PROBLEM STATEMENT - Extend the article below on GPT-5.1-Codex-Max, beginning immediately after its last sentence.

DOCUMENT EXCERPT -
Benchmark results from OpenAI show GPT-5.1-Codex-Max ahead of GPT-5.1-Codex on all three software engineering tests, while using fewer thinking tokens at the same reasoning level.

What matters for real workloads is that you can get stronger reasoning without paying linearly more in tokens. I have already written about how structure and formats affect token use in TOON vs JSON for LLMs; adaptive reasoning is the same story at the thinking level. Give the model enough budget to think, but not so much that you burn money for marginal gains.

xhigh: extra high reasoning, Snoop Dogg edition

OpenAI also added a new Extra High reasoning effort, written as xhigh. That simply means: spend even more compute to think longer for tasks where latency does not matter.

Somewhere out there, Snoop Dogg is nodding. OpenAI built a setting whose entire job is to think extra high.

Their own recommendation is still to use medium as the daily driver, which lines up with how I treat these knobs in general: minimal or low for interactive tools, medium for most serious work, xhigh only when you know the task is gnarly enough to justify the bill.

This is the same pattern I wrote about in the MIT SEAL piece, Why Most Self-Improving AI Papers Are Just More Compute. A lot of these advances are not brand new ideas; they are smarter ways to spend more tokens where it actually helps.

Long-running agents, cybersecurity, and review

GPT-5.1-Codex-Max is designed to stay on task for hours, even over 24 hours in OpenAI’s internal runs. It will keep iterating, running tests, fixing failures, and pushing toward a green test suite.

That crosses directly into agent territory, which brings risk if you treat it as fully trusted. OpenAI highlights a few guardrails:

  • Codex runs in a sandbox with file writes limited to its workspace by default.
  • Network access is off unless you turn it on, to reduce prompt-injection from untrusted content.
  • They rate GPT-5.1-Codex-Max below their highest internal tier for cybersecurity, but it is still the strongest cyber model they have deployed so far.
  • They are preparing additional safeguards through programs like their Aardvark effort so defenders benefit from improved capabilities.

For developers, the important part is simple: treat Codex as an extra reviewer, not the final boss. OpenAI itself says that even with better code review tools, humans should still review changes before deployment. I covered this mindset in AI Errors vs Human Errors: You are Choosing Which Mistakes You Want. The agent will make different mistakes than your team, not fewer mistakes in every situation.

AVAILABLE DATA -
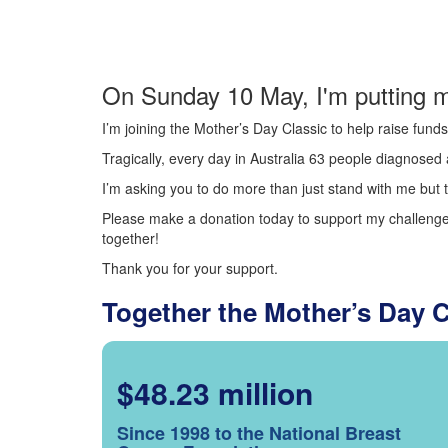
On Sunday 10 May, I'm putting m
I’m joining the Mother’s Day Classic to help raise fun
Tragically, every day in Australia 63 people diagnosed a
I’m asking you to do more than just stand with me but t
Please make a donation today to support my challenge.
together!
Thank you for your support.
Together the Mother’s Day 
$48.23 million
Since 1998 to the National Breast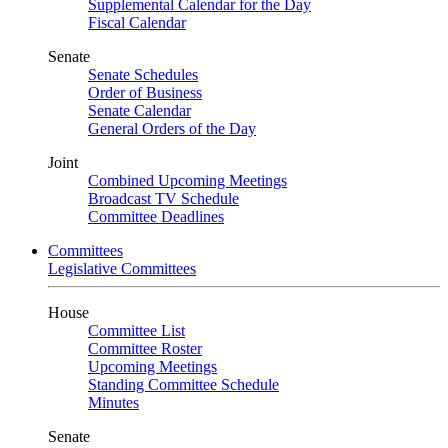
Supplemental Calendar for the Day
Fiscal Calendar
Senate
Senate Schedules
Order of Business
Senate Calendar
General Orders of the Day
Joint
Combined Upcoming Meetings
Broadcast TV Schedule
Committee Deadlines
Committees
Legislative Committees
House
Committee List
Committee Roster
Upcoming Meetings
Standing Committee Schedule
Minutes
Senate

ANSWER SPACE -
How OpenAI says it uses Codex internally

One detail from the announcement that stands out is how heavily OpenAI claims its own engineers lean on Codex. According to them, around 95 percent of OpenAI engineers use Codex weekly, and those engineers ship roughly 70 percent more pull requests since adopting Codex.

You can treat those numbers as marketing, but they align with the general pattern: a good coding agent does not replace your engineers, it changes where their time goes. Less time wiring boilerplate, more time on decisions and review. That is very similar to what I see in other agentic tools I have covered, like Grok based agents in Sherlock Dash Alpha And Sherlock Think Alpha.

What to actually use now

If you build on OpenRouter or anything similar, my routing advice now looks like this:

  • GPT-5.1-Codex-Max for serious, long-running engineering tasks in Codex-like environments.
  • GPT-5.1-Codex-Mini for cheaper day to day edits, smaller refactors, and quick coding help.
  • GPT-5.1 for high-value mixed reasoning that is not primarily code.
  • Treat older Codex models as legacy unless you have a very specific reason to keep them.

On reasoning efforts:

  • Use minimal or low for chatty, latency-sensitive tools.
  • Use medium by default for engineering work.
  • Reserve xhigh for the tasks where you would otherwise be tempted to babysit the model for hours anyway.

The short version: GPT-5.1-Codex-Max is a strong, practical step for agentic coding. It is not a new universe of AI, it is a better Codex with worse branding. Use it because it makes long projects and complex refactors less painful, not because the name passes any password game.